Well, people like that ran the world in the Middle Ages. The people who run it now are little different. The laws of the Church meant more to the Church than the happiness of mankind. Ditto the Mafia. Ditto General Motors. Ditto Belson Industries? Yes, sometimes. A corporation is more intelligible than life; one can more easily learn its rules and live by them.
I began talking. “The trouble with coal, Sue, is that it’s heavy and dirty. It’s hard to get it out of the ground and hard to ship it where you want it. You can gasify it or grind it up and mix it with water and send it through pipes, but the pipes are an invitation to sabotage. They chopped pipes like Christmas ribbons during the gang wars thirty years ago.”
I realized I was talking more heatedly about this than I had planned to. What in hell was I angry with?
She had listened attentively, with an opened book primly in her lap. I was leaning against the green back of my chair, making gestures with my cigar. I wasn’t wearing the rings, since I was already heartily sick of them.
When I finished, Sue leaned forward and spoke quietly. “Ben,” she said, “you’re Ben Belson, aren’t you?”
I stared at her. “What makes you say that?”
“Well, your hair’s dyed for one thing. I noticed that last night. And you talk like a tycoon.”
I thought about that for a moment and almost said I was more pirate than tycoon. But what the hell was the use of being defensive about it? “Okay,” I said. “But for Christ’s sake don’t tell anybody. I’m on the lam.”
She laughed. “On the lam? That’s a quaint way to talk. Didn’t the government make you an outlaw or something?”
“A pirate. They took away my citizenship and made me a pirate. Or L’Ouverture Baynes did, the son of a bitch.”
“I voted for Baynes when he ran for President,” she said.
“He’s still a son of a bitch.” I drank some coffee angrily. “I voted for him too. Set a thief to catch a thief.”
“Exactly.”
“Yeah,” I said, looking at the drink in front of her. I had been mulling over an idea ever since breakfast. “Look,” I said, “why are you going back to California anyway?”
She closed her book and took a sip from her drink. “To write up my research. I need to publish.”
“Do you have to teach?”
“I’m on leave for six months.”
“Well, look,” I said, “I have two interests in life: spiritual growth and financial resurrection. I’m going to Columbus to make money, so I can take my spaceship away from Baynes. If you’d stay with me I’d be able to continue my spiritual growth.”
She raised her eyebrows. “Let me mull it over, Ben.”
“Sure,” I said.
Well, I needed to mull, myself. One problem was Ruth, my motherly redheaded spaceship pilot. I’d chosen Columbus and Lao-tzu Pharmaceuticals partly because Ruth lived there and I had some idea of staying with her awhile. And Ruth’s brother was Howard the biophysicist, whose help I would need before I saw any of those wily Chinese. Ruth was fond of me, and I was fond of her. I was concerned with how things would work out if I showed up in Columbus with a new sweetie.

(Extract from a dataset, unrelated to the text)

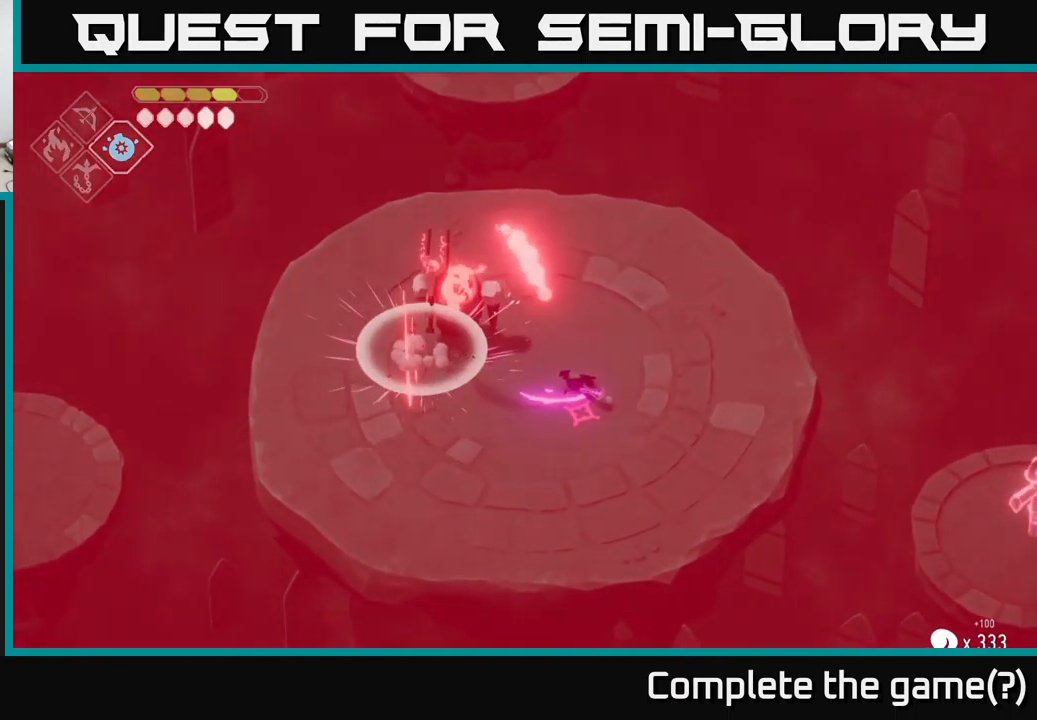
{"buttons": [], "left_stick": "center", "right_stick": "center", "events": [[50, "left_stick", "up-right"], [67, "A", "down"], [200, "A", "up"], [300, "A", "down"], [417, "A", "up"], [500, "left_stick", "center"]]}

Why do I complicate things so much—as Anna would say. As Isabel would say. As Sue would be saying soon enough. Orbach didn’t ask that question; he answered it. The reason you complicate things so much, Ben Belson, is that you are trying to get your mother’s love and your father’s attention. Since they are both dead, it’s a complicated thing to do. I had to admit there was truth in that; there are simpler goals in life than jarring the dead loose from their sleep.